Goal of the exercise: State the number of lines in the following data that include the word "Karachi", with no other text.

Source data:
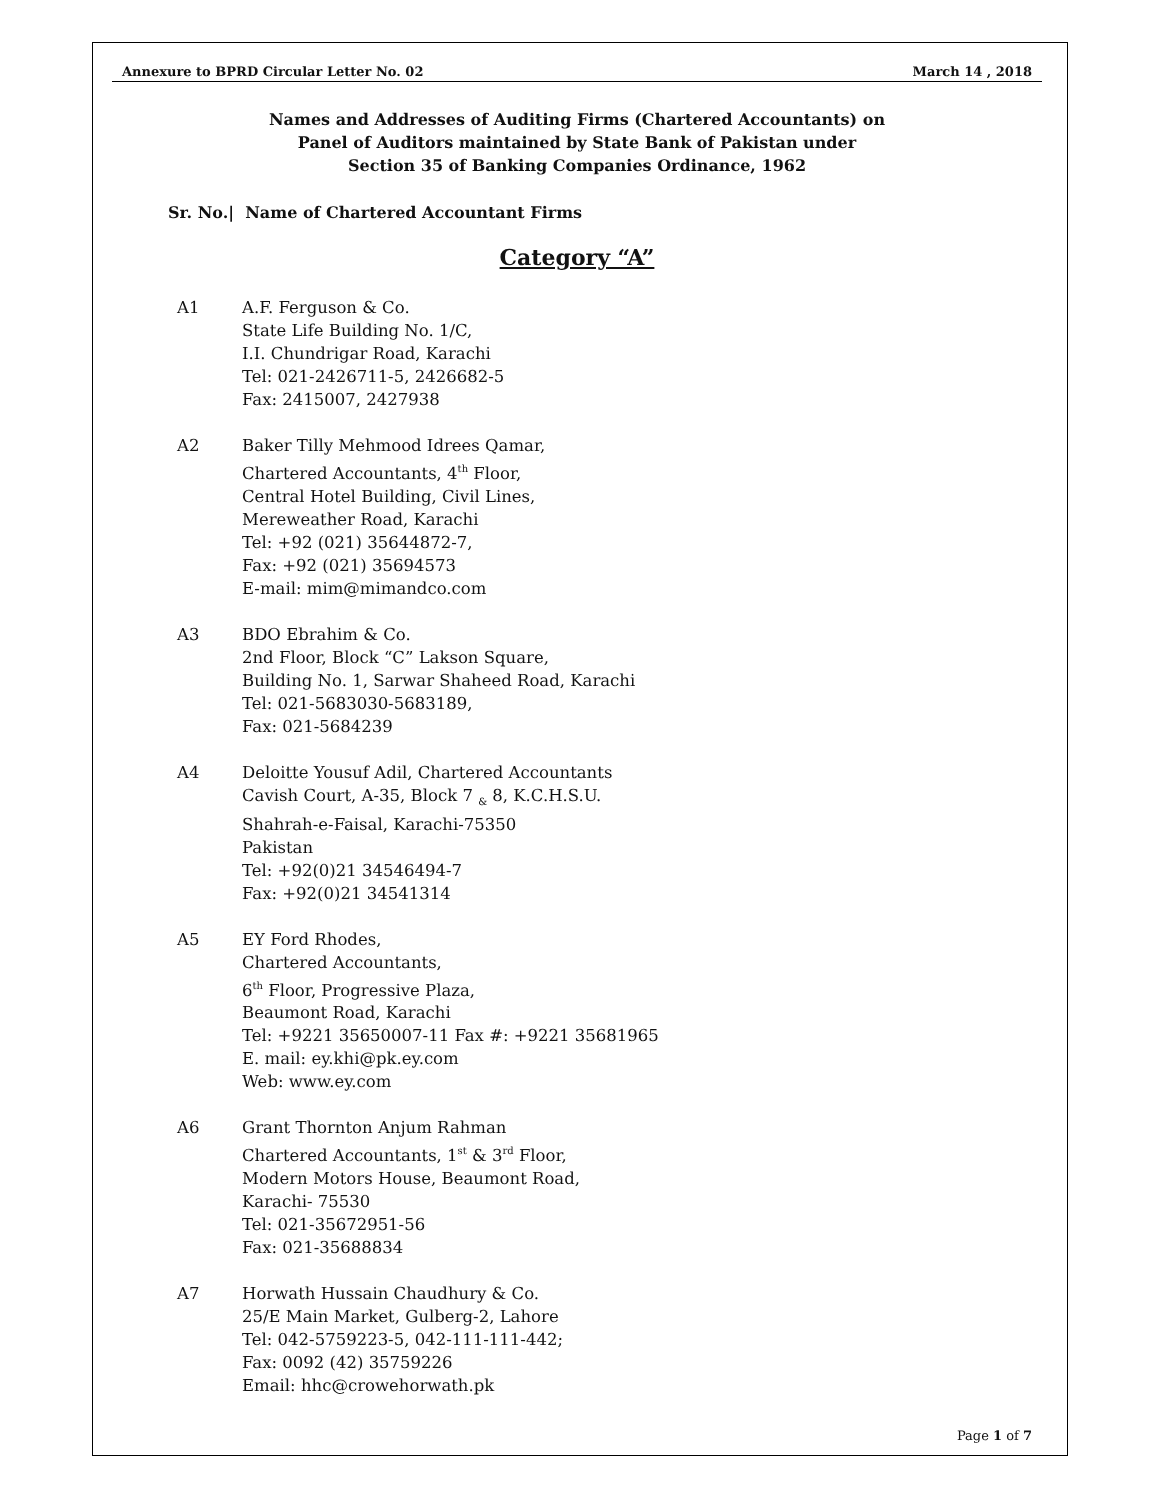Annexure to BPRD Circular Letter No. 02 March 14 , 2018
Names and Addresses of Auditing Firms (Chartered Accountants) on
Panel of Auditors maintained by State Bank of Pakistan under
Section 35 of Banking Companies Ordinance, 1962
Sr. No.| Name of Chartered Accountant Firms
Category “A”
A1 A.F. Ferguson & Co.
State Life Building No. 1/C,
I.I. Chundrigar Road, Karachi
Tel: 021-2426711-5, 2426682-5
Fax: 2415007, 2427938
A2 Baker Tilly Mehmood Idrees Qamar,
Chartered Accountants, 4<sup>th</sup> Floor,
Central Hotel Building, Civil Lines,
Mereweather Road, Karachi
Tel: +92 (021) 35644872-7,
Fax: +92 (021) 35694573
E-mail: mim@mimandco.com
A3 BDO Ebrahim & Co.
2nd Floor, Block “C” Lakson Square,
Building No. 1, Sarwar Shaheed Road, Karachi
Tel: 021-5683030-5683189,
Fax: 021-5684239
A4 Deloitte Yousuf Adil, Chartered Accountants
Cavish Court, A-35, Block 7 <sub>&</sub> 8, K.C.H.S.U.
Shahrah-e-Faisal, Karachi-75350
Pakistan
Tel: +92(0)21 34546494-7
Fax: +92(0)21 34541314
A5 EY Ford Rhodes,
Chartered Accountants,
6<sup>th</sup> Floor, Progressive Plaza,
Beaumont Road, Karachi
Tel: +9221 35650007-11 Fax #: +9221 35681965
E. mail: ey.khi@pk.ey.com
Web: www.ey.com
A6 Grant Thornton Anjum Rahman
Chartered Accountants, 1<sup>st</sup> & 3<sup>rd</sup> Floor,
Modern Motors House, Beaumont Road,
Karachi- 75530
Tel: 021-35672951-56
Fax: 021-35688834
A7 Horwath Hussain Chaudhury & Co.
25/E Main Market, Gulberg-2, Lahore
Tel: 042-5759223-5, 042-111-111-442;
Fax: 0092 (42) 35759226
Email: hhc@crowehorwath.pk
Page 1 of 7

Your solution: 6